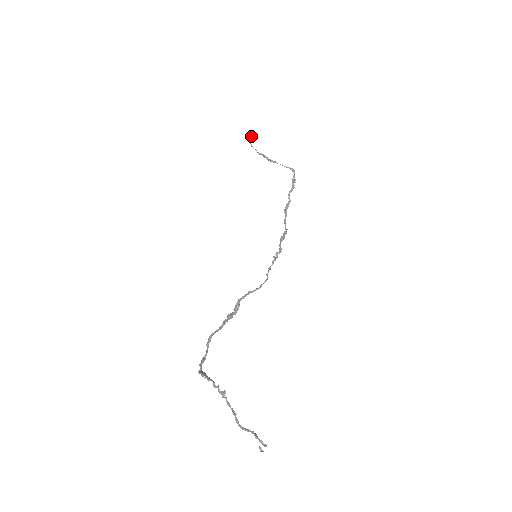
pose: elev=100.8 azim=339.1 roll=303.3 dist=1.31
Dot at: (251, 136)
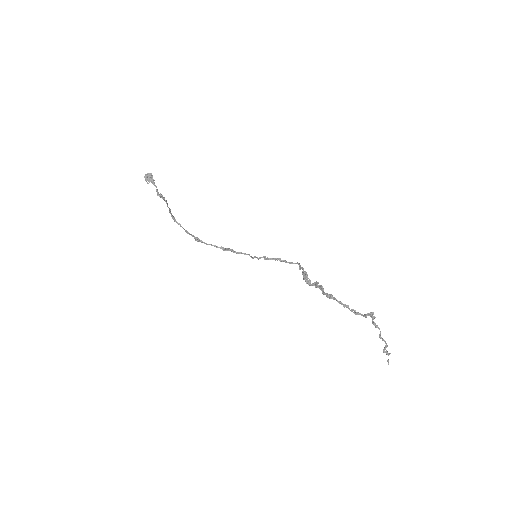
Dot at: (151, 177)
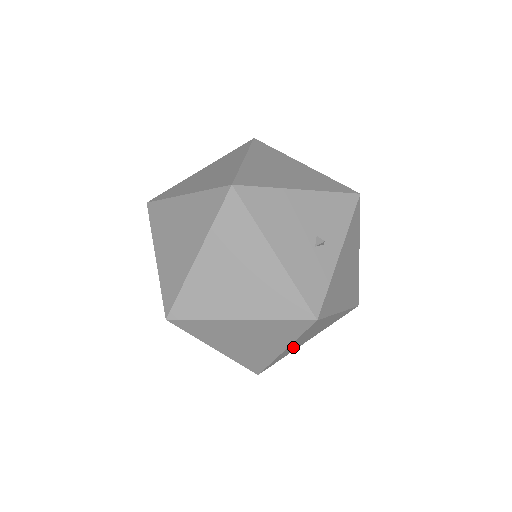
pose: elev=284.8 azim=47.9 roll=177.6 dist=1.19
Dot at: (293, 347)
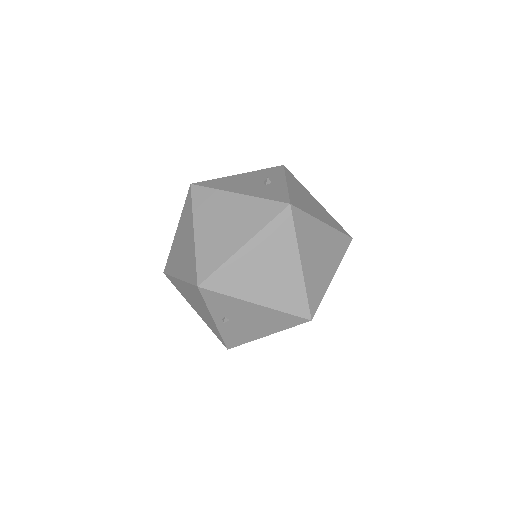
Dot at: (315, 272)
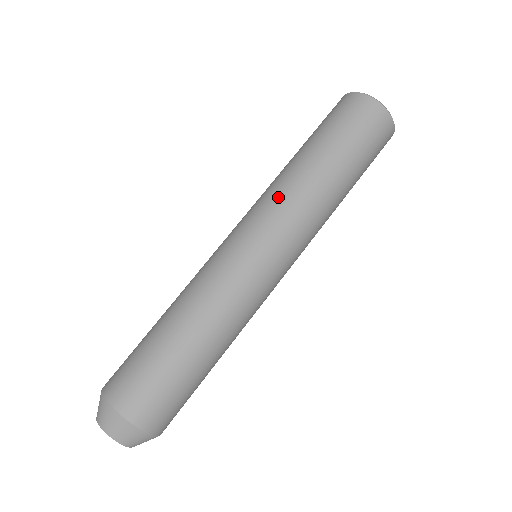
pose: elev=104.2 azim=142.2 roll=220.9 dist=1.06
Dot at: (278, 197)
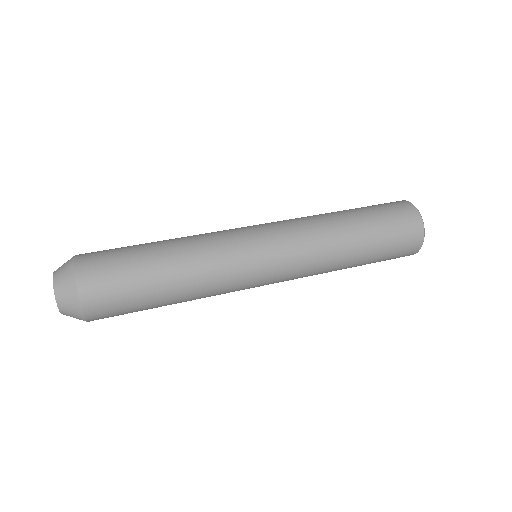
Dot at: occluded
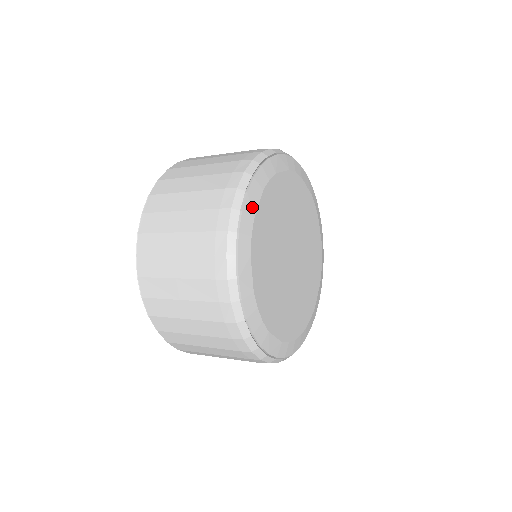
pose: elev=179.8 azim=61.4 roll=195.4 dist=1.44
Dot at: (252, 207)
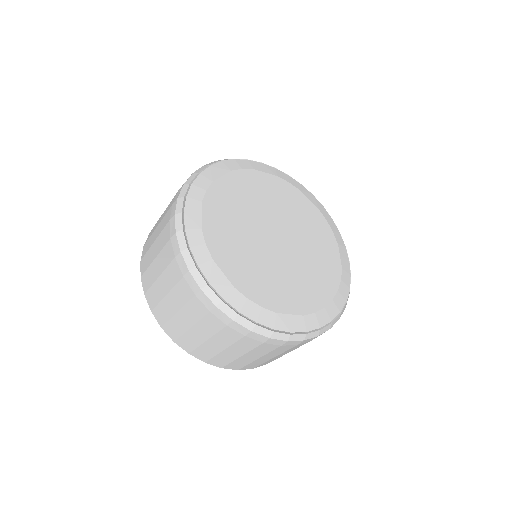
Dot at: (195, 221)
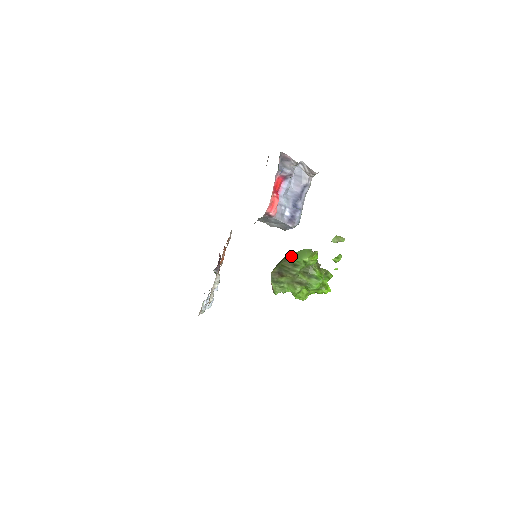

+++++

■ YOUR INSTRUCTIONS ■
Copy out every line of text in the items above word for word, leaving out the pictures.

■ OUTPUT FOR THIS TASK ■
pose: elev=100.8 azim=339.1 roll=303.3 dist=1.31
Dot at: (251, 136)
Dot at: (151, 177)
pose: elev=284.8 azim=47.9 roll=177.6 dist=1.19
Dot at: (293, 347)
Dot at: (315, 272)
pose: elev=104.2 azim=142.2 roll=220.9 dist=1.06
Dot at: (278, 197)
Dot at: occluded
pose: elev=179.8 azim=61.4 roll=195.4 dist=1.44
Dot at: (252, 207)
Dot at: (195, 221)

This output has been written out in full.